Becoming a mother has probably been the biggest experience in my life this far. There certainly have been a lot up and downs but none compared to the growth that happened for me here.

Pregnancy was my most amazing experience but did not truly set me up for what was about to come. With both of my 2 children being born I felt a new part of me emerging. The first few years where a place between bliss and not knowing how to best handle what was in front of me.  I had chosen to put myself in a relationship that I felt was not supportive to me and the family. It did not take long for me to fall into depression.

It was the dark our of my soul and hard to bare. A part of me wanted to give up and no longer wanted to be and deal with the hardship that presented itself. Friends suggested that I may seek help and I decided to take the steps of seeing a psychologist. Working with her helped me but I also felt like slipping deeper into a dark hole and couldn’t see a way out. She suggested to me to use antidepressant.

Being a big believer in natural health I refused to take this path and that’s where a big journey of self discovery started for me. I knew I had to find a way to get out of this. But how?

After some soul searching I realised that I put myself last on the list and no longer allowed myself time for me. I dedicated a lot of time to my child or partner and felt empty with not much to give.

It took me years to pull myself out of this hole and make choices that where beneficial to me. I had to learn to believe in myself again. Take daily actions to nurture me and consistent effort on changing my mindset to a more positive one. Most of all I had to look at my life. Take responsibility for what I had created and make some big transformations. All that I had been avoiding starred me in the eye and I no longer saw a way around it but had to walk my way through it.

Since finding the way back to me I have grown in so many ways. Discovered parts of myself that I did not knew existed.

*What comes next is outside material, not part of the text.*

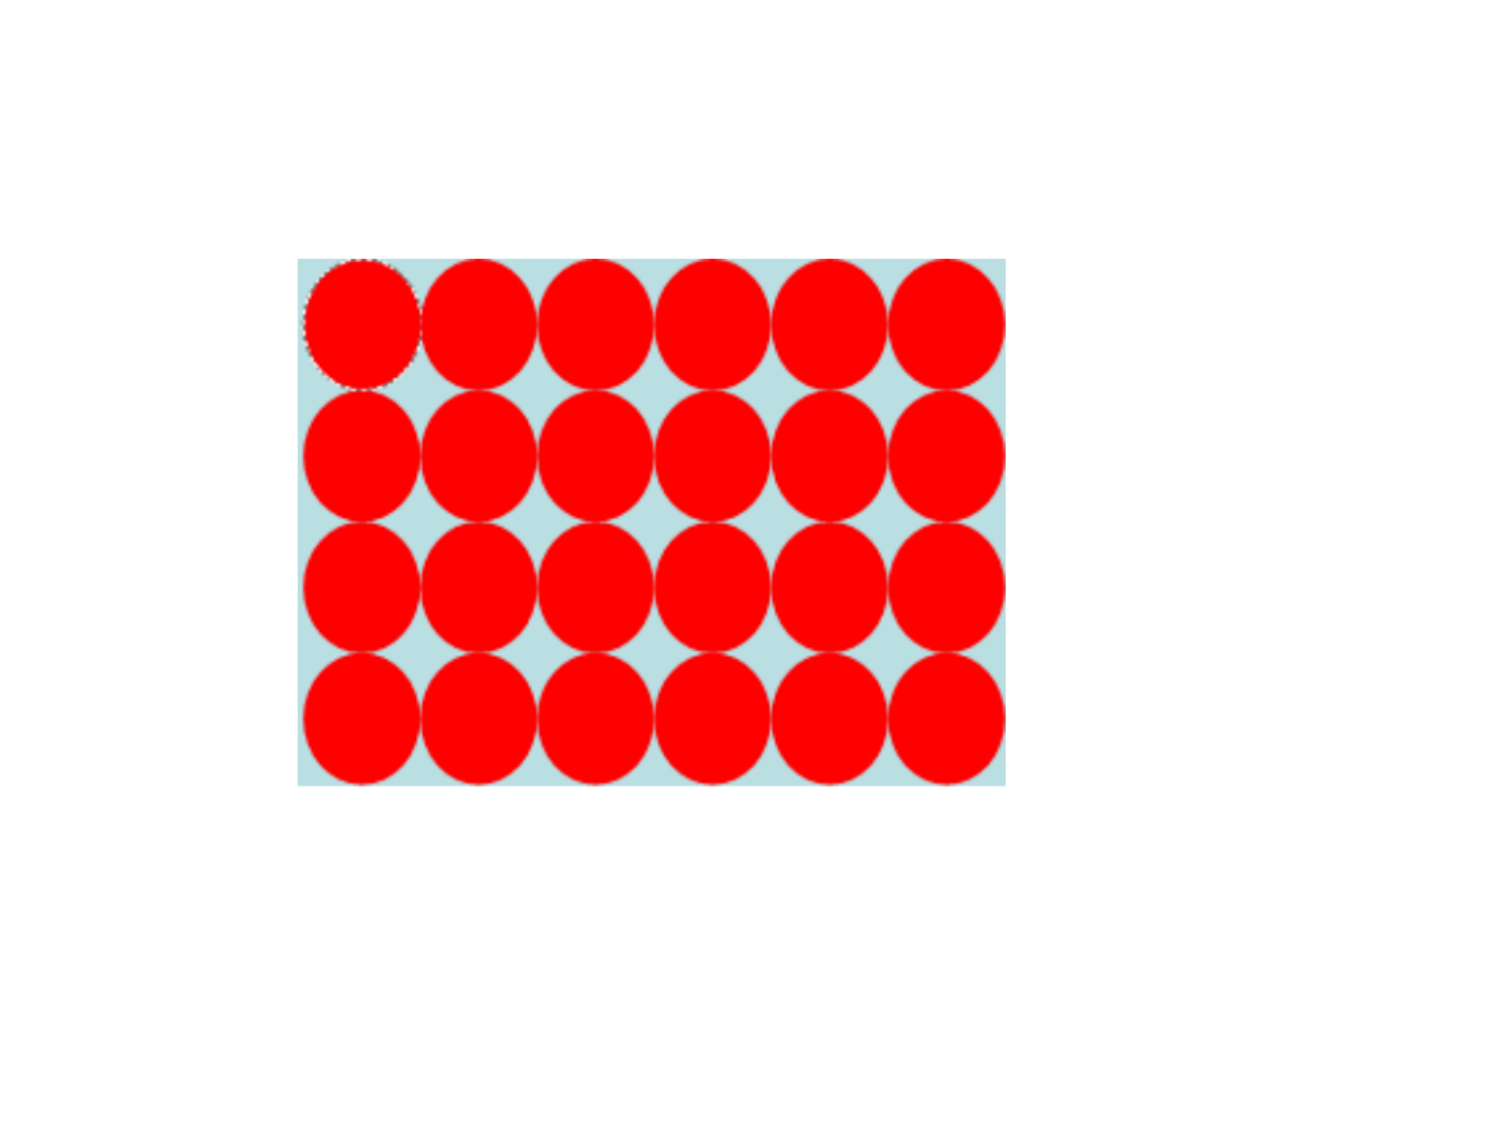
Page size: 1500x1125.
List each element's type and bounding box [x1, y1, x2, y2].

picture [145, 91, 1500, 1081]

Most of all I have been standing firmly in who I am and what I need to do to look after me so I can be more present in my day to day life as a mum.

Over the years I have observed this happening to so many mothers and guided them on their path.  I see these difficult moments in life as an opportunity to grow and expand in ways that we never thought of as possible. New doors always open once we shut an old way of being behind us.

If you find your yourself in a situation like I have descriped make sure to listen to your inner guidance. Its always with you! Repetitive thoughts are the key to where your freedom lies. Don’t ignore it.